Figure 4. The interaction between the Nt and lipid bilayers.

(A) Liposome co-sedimentation assay. Nt was produced as a fusion protein with glutathione transferase (GST-Nt) in the BL21 strain of Escherichia coli and purified with glutathione-Sepharose 4B beads. GST was used as a control. Diagram showing the liposome sedimentation assay. GST and and GST-Nt were centrifuged before use to sediment insoluble proteins and mixed with liposomes (input). After centrifugation, the liposome-bound (ppt) and liposome-unbound (sup) fractions were recovered. Aliquots of each fraction were separated on an SDS-PAGE and stained with Coomassie brilliant blue. (B) Lipid binding assay using the spot array method. Lipid-spotted membrane strips were incubated with GST or GST-Nt and the lipid-bound proteins were detected using anti-GST antibody. LPA, lysophosphatidic acid; PI, phosphatidylinositol; PI(3)P, phosphatidylinositol-(3)-phosphate; PI(4)P, phosphatidylinositol-(4)-phosphate; PI(5), phosphatidylinositol-(5)-phosphate; PE, phosphatidylethanolamine, PC, phosphatidylcholine; SIP, sphingosine-1-phosphate; PI(3,4)P₂; phosphatidylinositol-(3,4)-bisphosphate; PI(3,5)P₂, phosphatidylinositol-(3,5)-bisphosphate; PI(3,4,5)P₃, phosphatidylinositol-(3,4,5)-trisphosphate; PA, phosphatidic acid; PS, phosphatidylserine.
···
• [Your instructions]
Answer these questions about the figure legend on Nt and lipid bilayers:
(a) Which strain of Escherichia coli was used to produce GST-Nt?
(b) What stain was applied to the SDS-PAGE?
(c) What was used to detect the lipid-bound proteins in the spot array method?

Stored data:
···
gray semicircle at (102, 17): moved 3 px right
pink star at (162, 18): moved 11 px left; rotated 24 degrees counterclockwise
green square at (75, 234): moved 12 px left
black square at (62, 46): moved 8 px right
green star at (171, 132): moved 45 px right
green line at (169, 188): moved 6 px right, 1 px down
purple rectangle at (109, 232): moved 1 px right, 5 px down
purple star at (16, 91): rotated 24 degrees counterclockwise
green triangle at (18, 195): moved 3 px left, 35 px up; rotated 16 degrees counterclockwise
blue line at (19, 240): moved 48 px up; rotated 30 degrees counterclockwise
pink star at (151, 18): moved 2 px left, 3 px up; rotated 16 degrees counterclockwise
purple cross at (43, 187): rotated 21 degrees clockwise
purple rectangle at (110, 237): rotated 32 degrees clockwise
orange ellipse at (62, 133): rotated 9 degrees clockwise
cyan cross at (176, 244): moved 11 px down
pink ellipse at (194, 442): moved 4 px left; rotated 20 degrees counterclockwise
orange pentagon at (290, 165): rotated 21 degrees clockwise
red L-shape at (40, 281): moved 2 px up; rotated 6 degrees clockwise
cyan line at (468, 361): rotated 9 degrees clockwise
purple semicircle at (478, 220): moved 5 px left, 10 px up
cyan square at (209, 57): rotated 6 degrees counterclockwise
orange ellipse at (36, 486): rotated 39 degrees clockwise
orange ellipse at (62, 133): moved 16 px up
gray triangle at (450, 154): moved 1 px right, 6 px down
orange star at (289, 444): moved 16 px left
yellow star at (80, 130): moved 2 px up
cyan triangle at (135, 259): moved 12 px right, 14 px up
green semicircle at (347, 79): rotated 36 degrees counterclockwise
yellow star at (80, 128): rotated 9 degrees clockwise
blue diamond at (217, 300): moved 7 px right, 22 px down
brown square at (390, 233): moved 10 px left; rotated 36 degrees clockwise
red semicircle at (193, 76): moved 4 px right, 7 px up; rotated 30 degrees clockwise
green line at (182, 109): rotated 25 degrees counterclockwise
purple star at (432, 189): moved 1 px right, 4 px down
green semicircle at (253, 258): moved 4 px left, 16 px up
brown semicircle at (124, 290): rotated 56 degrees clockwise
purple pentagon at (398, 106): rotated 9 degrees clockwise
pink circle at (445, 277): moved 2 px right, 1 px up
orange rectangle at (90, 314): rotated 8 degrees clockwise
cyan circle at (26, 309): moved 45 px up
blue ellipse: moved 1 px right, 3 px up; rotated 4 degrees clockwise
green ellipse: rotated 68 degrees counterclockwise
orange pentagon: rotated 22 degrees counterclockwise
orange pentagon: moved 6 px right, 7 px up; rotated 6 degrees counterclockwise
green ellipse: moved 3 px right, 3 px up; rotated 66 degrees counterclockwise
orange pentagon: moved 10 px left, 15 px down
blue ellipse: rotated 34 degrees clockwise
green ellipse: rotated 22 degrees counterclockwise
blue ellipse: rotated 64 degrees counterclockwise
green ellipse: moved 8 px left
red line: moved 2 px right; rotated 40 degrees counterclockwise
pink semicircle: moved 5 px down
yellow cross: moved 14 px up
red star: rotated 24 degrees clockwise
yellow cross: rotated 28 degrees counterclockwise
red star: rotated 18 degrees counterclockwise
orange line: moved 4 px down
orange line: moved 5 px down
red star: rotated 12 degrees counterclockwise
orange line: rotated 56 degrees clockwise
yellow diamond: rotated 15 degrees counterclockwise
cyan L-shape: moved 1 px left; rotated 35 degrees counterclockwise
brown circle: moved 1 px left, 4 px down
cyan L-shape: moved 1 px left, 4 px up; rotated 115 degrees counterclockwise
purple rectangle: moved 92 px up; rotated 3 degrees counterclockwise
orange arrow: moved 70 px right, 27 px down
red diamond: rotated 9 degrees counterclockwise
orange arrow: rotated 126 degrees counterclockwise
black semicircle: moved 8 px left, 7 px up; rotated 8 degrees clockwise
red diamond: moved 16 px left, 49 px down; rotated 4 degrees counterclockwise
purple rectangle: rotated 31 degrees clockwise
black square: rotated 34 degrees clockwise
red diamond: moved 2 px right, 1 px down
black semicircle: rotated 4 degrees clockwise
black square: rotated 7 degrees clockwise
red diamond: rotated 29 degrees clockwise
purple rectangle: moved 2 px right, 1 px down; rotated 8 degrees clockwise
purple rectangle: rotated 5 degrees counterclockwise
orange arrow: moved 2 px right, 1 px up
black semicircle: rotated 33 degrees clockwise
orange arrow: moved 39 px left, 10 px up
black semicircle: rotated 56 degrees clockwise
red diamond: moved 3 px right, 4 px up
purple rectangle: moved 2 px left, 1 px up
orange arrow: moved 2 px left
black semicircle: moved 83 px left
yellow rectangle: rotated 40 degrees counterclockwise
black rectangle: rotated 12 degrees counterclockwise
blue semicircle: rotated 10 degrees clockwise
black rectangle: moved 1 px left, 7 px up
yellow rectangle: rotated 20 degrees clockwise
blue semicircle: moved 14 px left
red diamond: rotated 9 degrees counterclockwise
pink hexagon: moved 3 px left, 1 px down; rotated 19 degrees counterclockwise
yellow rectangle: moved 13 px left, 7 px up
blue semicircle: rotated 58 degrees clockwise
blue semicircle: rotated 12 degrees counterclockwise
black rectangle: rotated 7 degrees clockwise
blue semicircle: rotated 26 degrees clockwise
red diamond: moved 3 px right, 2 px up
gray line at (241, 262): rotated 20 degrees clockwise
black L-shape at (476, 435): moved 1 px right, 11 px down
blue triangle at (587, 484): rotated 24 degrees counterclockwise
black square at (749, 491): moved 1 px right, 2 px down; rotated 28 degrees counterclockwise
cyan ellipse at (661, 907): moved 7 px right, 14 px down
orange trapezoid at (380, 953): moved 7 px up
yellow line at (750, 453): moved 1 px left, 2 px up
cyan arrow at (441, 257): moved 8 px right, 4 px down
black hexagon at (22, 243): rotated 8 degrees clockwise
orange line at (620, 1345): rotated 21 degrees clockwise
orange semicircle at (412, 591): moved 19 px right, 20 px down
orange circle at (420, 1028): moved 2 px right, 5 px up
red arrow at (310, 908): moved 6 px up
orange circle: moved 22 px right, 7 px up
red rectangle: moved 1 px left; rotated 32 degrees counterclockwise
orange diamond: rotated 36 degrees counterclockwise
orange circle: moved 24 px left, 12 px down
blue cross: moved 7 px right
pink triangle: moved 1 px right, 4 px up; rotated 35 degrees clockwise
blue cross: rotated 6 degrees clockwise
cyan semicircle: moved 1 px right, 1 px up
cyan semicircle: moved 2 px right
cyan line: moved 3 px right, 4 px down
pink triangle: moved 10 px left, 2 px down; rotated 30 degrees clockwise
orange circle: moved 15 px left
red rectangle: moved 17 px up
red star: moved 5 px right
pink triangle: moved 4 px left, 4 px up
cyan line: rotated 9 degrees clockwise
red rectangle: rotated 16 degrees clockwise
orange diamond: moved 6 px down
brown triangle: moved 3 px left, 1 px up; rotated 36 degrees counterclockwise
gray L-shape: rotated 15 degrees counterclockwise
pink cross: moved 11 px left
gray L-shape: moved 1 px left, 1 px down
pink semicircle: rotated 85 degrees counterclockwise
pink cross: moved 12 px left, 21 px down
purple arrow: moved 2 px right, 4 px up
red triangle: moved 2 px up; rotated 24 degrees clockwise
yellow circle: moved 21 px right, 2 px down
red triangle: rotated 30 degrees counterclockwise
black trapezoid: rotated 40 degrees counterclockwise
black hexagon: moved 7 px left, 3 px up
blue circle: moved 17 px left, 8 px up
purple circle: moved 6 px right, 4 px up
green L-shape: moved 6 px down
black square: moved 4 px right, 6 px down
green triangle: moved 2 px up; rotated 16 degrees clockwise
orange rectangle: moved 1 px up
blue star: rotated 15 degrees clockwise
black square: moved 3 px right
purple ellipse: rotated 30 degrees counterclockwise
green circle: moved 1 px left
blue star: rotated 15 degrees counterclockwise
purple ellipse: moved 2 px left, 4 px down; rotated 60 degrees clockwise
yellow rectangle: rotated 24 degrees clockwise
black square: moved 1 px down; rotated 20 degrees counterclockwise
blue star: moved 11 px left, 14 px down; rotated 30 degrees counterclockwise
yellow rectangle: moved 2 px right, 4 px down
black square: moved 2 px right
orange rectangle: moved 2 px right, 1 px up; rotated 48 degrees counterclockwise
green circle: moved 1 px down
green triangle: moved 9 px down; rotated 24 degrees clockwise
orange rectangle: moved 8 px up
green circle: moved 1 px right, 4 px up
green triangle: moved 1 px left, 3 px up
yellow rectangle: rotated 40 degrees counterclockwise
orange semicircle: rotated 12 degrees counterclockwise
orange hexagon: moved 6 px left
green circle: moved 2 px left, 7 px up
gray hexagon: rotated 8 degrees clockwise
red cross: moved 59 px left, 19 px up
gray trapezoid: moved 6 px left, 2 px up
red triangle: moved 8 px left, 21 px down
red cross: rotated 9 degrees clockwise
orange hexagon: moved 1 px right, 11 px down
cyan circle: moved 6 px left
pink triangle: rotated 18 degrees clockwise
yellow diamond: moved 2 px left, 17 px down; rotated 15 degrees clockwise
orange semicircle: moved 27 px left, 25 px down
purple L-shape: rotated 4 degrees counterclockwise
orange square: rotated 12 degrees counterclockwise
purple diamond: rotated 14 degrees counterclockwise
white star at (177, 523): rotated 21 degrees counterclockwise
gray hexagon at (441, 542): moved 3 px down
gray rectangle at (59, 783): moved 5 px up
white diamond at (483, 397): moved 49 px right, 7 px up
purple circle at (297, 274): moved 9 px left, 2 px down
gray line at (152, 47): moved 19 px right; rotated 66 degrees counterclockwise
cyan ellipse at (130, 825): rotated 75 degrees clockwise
···
• [Problem solution]
(a) BL21
(b) Coomassie brilliant blue
(c) Anti-GST antibody